Few things are more healthful than getting a good night’s sleep. But if you’re like many of us, sleep is one of those things that’s easier said than done. If you’ve been trying to get better sleep but find that it’s still not happening for you, here are some tips for improving your on-the-clock snoozing habits:
- Avoid blue light exposure at night. Blue light disrupts sleep hormones that help your body shift into rest mode. Put away your phone, turn off tablets and limit tv watching before bedtime. If you have to use screens try wearing blue light blocking glasses.
It’s widely accepted that blue light can disrupt your circadian rhythm, making it harder to fall asleep. It can also cause eye strain and headaches, and may even lead to insomnia, depression and anxiety.
- Stop eating at least 2 hours before bed. Digestion can disrupt your sleep and make it more difficult to fully relax. Give your body plenty of time to digest food properly before you get ready for bed.
- Keep your bedroom dark and cool.
There are a number of things you can do to make your bedroom as dark as possible. If you have curtains or blinds, use them to block out light. You can also use a sleep mask to block out light, especially if you’re sensitive to it in the morning. If you need some ambient lighting in the room, keep it dim and away from your eyes.
Another thing that affects our circadian rhythms is temperature: when we’re cold, our bodies try to heat up; when we’re hot, our bodies try to cool down. So keeping your bedroom cool is an important part of getting good sleep quality—but don’t overdo it! It’s best not to get too cold because this will make it more difficult for you to fall asleep once again later on in the night (this happens because your body needs time for its core temperature rise after falling asleep). Aim for around 68 degrees Fahrenheit (20 degrees Celsius).
- Read. Reading relaxes your brain and helps you fall asleep faster.
- Get outside in the morning. Early sunlight exposure resets your body’s natural cycle. Getting plenty of sunlight when you first wake up will help train your brain to follow a routine for better rest.
- Meditate. Studies have shown that just 5 minutes of meditation a day can improve your sleep quality and duration. Practicing breathing exercises and settling your mind can help calm your brain and guide you into a sleep state. Try using the Calm app to help you get started with meditation.
You can get better sleep by living a healthy lifestyle and practicing healthy habits.

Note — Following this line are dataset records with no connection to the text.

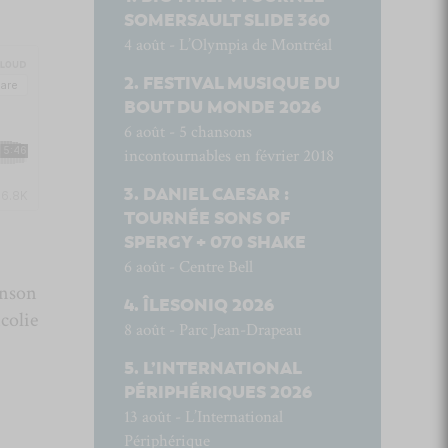
SOMERSAULT SLIDE 360
4 août - L’Olympia de Montréal
FESTIVAL MUSIQUE DU
BOUT DU MONDE 2026
6 août - 5 chansons
incontournables en février 2018
DANIEL CAESAR :
TOURNÉE SONS OF
SPERGY + 070 SHAKE
6 août - Centre Bell
anson
ÎLESONIQ 2026
colie
8 août - Parc Jean-Drapeau
L’INTERNATIONAL
PÉRIPHÉRIQUES 2026
13 août - L’International
Périphérique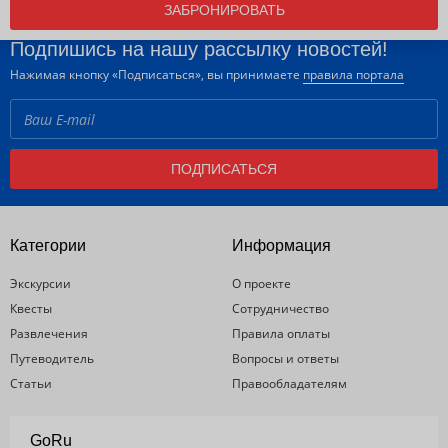
ЗАБРОНИРОВАТЬ
Подпишись на нашу рассылку новостей!
Нажимая кнопку «Подписаться», вы принимаете
правила портала
ПОДПИСАТЬСЯ
Категории
Информация
Экскурсии
О проекте
Квесты
Сотрудничество
Развлечения
Правила оплаты
Путеводитель
Вопросы и ответы
Статьи
Правообладателям
GoRu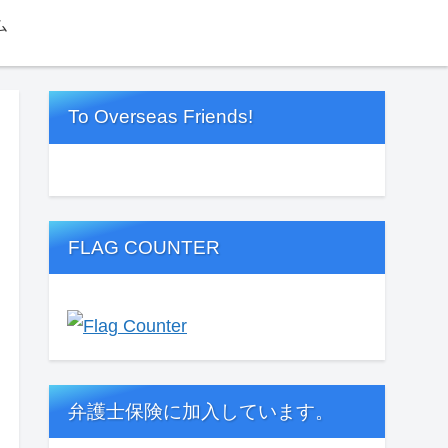
ム
To Overseas Friends!
FLAG COUNTER
弁護士保険に加入しています。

Sleep is a vital part of your health, mental, physical and emotional health. The benefits of getting enough sleep include:
- Improved memory and mental performance
- Lower stress levels
- Better heart health (lower blood pressure)
- A reduced risk for Type 2 diabetes
There’s no doubt that getting better sleep is beneficial for your health. A good night’s rest can help your body recover from the day and improve how you feel overall. If you’re having trouble sleeping, keep these tips in mind as you try to get some of the best sleep ever!